Harry Kane’s moment of brilliance saves ponderous England but leaves Gareth Southgate with questions

Harry Kane’s moment of brilliance saves ponderous England but leaves Gareth Southgate with questions

Harry Kane offered another reminder, as if needed, as to why the debate over his role for England has long felt misguided, as the captain's moment of quality rescued a point for Gareth Southgate's side in a 1-1 draw with Ukraine.

Kane always faces fierce scrutiny for dropping deep in search of the ball rather than playing as a more traditional No9 for his country, but his magnificent assist for Kyle Walker shortly before half-time was England's best moment in a drab display.

His inch-perfect pass for Walker, who scored his first England goal on his 77th cap, was at odds with a ponderous display by the visitors, in which they struggled to match Ukraine's intensity and trailed to Oleksandr Zinchenko's well-worked goal.

It underlined that Kane has the talent to be both a goal-scorer and England chief creator - and that should not be considered a bad thing for Southgate's side.

The upshot of another influential display from the England captain, however, was a frustrating evening for James Maddison, Kane's successor as Spurs' number ten and creative force.

Picked ahead of Phil Foden and Marcus Rashford for his first competitive England start, Maddison started brightly but faded, surely a consequence of Kane occupying the same areas in search of the ball.

Maddison was handed a free role from the left, with licence to drop into space and allow Jude Bellingham to gallop beyond him, but he struggled to exert the same influence he does for Spurs and his frustration was reflected in a first-half booking for a petulant kick on Illia Zabarnyi.

Maddison cut a despondent figure when he was replaced after 66 minutes by Foden, knowing he has so much more to offer in an England shirt and that these chances may prove few and far between given the depth of Southgate's squad.

The question now is whether there is space for a player like Maddison to operate next to Kane in the front three. England have normally looked most balanced and threatening with two direct wingers like Bukayo Saka, Raheem Sterling and Marcus Rashford running beyond Kane.

A more exciting approach from Southgate would have been to play Maddison in the midfield three, as Ange Postecoglou is doing for Spurs, though the England manager stuck with Jordan Henderson, who kept his place alongside Declan Rice and Bellingham in England's first game since his move to Saudi Arabia.
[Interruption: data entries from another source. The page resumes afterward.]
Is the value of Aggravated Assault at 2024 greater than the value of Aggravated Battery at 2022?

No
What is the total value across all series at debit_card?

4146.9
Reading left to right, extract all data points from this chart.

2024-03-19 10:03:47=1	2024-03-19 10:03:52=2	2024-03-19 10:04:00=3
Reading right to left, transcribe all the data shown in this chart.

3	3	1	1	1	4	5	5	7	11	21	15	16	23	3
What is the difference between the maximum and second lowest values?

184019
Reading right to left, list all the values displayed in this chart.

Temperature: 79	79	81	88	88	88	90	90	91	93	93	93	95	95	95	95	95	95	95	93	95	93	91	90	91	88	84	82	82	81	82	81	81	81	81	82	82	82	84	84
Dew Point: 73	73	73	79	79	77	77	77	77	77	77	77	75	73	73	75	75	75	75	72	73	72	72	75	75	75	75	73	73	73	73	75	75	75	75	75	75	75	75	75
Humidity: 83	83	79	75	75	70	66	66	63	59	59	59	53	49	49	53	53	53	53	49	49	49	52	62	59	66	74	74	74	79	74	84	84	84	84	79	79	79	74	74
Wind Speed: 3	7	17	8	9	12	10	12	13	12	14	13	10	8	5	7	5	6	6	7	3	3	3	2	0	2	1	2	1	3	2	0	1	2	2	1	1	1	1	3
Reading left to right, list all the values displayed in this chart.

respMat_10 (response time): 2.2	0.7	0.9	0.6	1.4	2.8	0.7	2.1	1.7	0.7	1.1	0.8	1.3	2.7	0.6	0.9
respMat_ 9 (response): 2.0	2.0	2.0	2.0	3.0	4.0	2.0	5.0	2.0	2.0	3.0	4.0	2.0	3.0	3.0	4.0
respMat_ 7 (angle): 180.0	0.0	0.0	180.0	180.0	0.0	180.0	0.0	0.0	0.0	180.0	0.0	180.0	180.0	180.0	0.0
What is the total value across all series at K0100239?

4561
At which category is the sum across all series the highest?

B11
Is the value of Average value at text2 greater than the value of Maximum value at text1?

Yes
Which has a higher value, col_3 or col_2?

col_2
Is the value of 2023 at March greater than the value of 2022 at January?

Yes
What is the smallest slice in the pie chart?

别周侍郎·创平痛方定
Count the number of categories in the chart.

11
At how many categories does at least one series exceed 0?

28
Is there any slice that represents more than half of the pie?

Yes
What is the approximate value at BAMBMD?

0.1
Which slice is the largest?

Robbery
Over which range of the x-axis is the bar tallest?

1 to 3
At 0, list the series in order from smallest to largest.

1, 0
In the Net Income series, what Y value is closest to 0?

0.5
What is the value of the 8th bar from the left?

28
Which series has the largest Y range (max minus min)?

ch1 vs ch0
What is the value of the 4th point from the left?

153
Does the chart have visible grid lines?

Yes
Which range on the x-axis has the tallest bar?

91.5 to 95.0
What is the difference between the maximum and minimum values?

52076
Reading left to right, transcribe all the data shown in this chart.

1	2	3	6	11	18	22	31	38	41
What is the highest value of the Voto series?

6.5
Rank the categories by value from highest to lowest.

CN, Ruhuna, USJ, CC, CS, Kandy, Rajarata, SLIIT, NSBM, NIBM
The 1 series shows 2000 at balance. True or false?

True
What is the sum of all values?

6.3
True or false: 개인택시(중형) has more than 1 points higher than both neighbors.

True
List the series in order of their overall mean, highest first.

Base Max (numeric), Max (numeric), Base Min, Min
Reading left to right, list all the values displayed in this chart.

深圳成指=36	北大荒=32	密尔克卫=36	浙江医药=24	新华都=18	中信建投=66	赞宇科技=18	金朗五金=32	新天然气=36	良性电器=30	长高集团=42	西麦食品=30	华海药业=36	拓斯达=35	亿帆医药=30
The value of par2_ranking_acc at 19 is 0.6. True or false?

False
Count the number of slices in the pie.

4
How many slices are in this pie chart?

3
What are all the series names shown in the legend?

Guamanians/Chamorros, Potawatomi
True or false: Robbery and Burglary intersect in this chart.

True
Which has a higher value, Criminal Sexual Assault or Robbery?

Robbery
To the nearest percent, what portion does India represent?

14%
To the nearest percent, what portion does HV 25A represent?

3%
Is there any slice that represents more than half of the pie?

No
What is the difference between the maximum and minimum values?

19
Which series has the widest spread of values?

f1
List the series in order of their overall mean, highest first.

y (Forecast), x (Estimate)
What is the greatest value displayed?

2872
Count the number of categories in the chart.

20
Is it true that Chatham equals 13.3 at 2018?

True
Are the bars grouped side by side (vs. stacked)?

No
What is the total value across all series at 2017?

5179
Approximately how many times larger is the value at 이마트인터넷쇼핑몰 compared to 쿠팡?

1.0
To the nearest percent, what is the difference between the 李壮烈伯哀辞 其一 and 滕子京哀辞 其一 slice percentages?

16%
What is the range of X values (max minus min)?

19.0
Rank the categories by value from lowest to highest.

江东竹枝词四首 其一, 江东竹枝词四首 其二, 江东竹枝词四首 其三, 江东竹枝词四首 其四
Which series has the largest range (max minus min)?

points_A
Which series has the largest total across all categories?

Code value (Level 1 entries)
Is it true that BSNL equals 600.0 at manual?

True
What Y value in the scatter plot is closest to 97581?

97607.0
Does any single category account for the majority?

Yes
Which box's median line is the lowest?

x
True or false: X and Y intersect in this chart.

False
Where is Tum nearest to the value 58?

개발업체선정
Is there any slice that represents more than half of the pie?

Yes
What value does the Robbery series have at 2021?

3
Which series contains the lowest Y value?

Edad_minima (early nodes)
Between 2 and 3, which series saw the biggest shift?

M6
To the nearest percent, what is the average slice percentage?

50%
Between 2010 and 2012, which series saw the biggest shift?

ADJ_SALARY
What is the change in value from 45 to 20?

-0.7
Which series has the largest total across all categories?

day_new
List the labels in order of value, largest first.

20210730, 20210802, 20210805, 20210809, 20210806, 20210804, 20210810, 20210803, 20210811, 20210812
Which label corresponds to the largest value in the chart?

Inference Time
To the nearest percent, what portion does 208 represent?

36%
Given the quality at Southgate's disposal, it was another safe selection, and a reminder that England often feel far more comfortable in tournament-mode, even during qualifying matches.

Roared on by a magnificent crowd of expats in Wroclaw, Poland, Ukraine took full advantage of the visitors’ hesitancy and led when Arsenal's Zinchenko finished coolly from a cutback, raising the roof off the ground.

England did raise the tempo after the break, Saka striking the crossbar and seeing a penalty appeal waved away, but overall it was a clunky display, which will again raise the old questions about Southgate's conservatism and continued faith in the old guard.

Tuesday's friendly against in-form Scotland at Hampden Park offers a chance for some experimentation and a place for Maddison or perhaps Foden in the midfield three would be an exciting way to respond to a first setback in Euro 2024 qualifying.